Dando uno sguardo alla situazione italiana emerge che il nostro Paese non riesce a risolvere alcuni problemi in modo strutturale, come quello della dispersione delle reti idriche, che ci portiamo dietro da diverso tempo. Dal 2010 al 2022 l’Italia registra, infatti, un andamento negativo per quanto riguarda la gestione sostenibile delle proprie acque. La causa principale è la dispersione idrica, aumentata dal 2012 a 2022 di cinque punti percentuali. Ciò significa che, in media, più del 42% dell’acqua immessa nelle tubature italiane non arriva nelle case. Si tratta di uno spreco enorme, ancor più grave in un periodo in cui la crisi climatica limita sempre più le risorse a disposizione, caratterizzato da differenze marcate tra Nord e Mezzogiorno. Servono dunque cambiamenti immediati e significativi nelle politiche, altrimenti non sarà possibile raggiungere il target 6 dell’Agenda 2030, che prevede di portare la dispersione idrica al 35,2% entro il 2026.

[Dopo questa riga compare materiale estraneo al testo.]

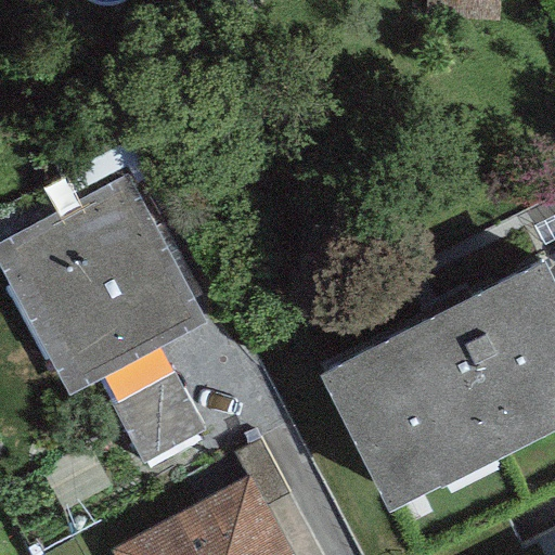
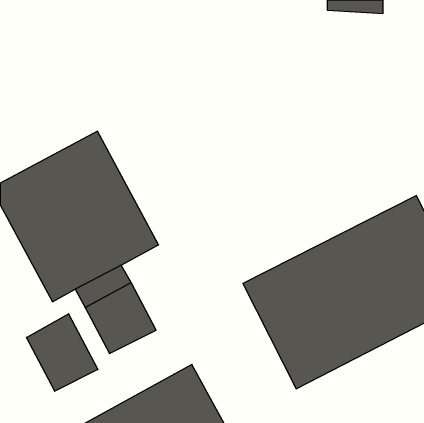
building: none -> [26,314,98,391]

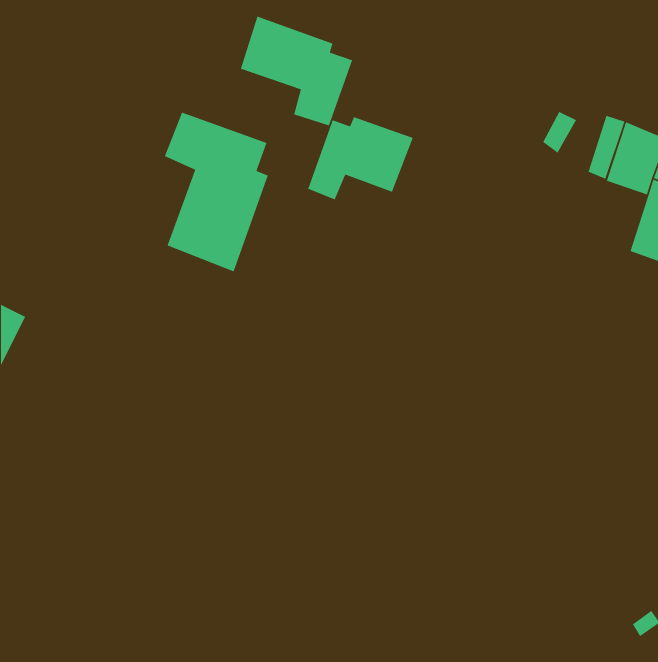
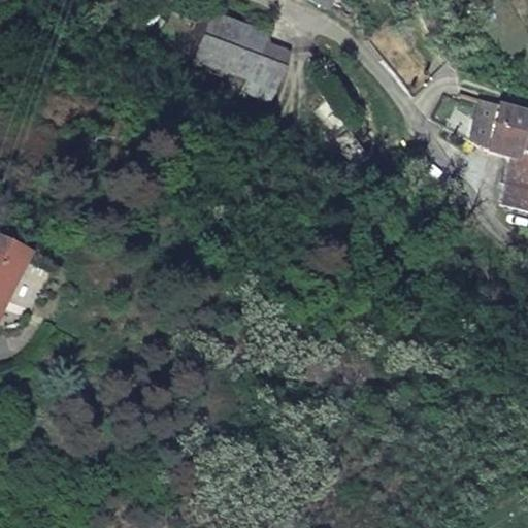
building: [164,111,269,272] -> none
building: [307,116,414,200] -> none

A tal proposito l’Asvis avanza alcune proposte. Per esempio, occorre migliorare l’attuazione regionale di politiche di water pricing che incentivino l’uso efficiente della risorsa idrica, valorizzando gli sforzi compiuti negli anni per migliorare la contabilità idrica nei vari settori di impiego, compreso quello irriguo. Parallelamente è necessario considerare il principio europeo del “Do not significant harm” nell’uso irriguo, industriale e civile dell’acqua, e integrare nei costi finali quelli ambientali, come previsto dalla Direttiva quadro sulle Acque. È altresì importante assicurare il rispetto del principio “chi inquina/usa paga” e l’internalizzazione del costo ambientale nella determinazione dei canoni di utenza dell’acqua pubblica. Infine, occorre definire un piano integrato per la protezione e il ripristino della natura in grado di superare la logica emergenziale di risposta agli effetti climatico-ambientali, definendo le singole azioni come una “grande opera pubblica di conservazione e ripristino”. Spesso, infatti, soprattutto in Italia la gestione dell’acqua balza all’attenzione quando si verifica un’emergenza, come una siccità prolungata o un’alluvione improvvisa. Se si vogliono veramente cambiare le cose è, invece, necessario uscire da quest’ottica emergenziale adottando politiche volte alla conservazione e alla gestione intelligente dell’oro blu.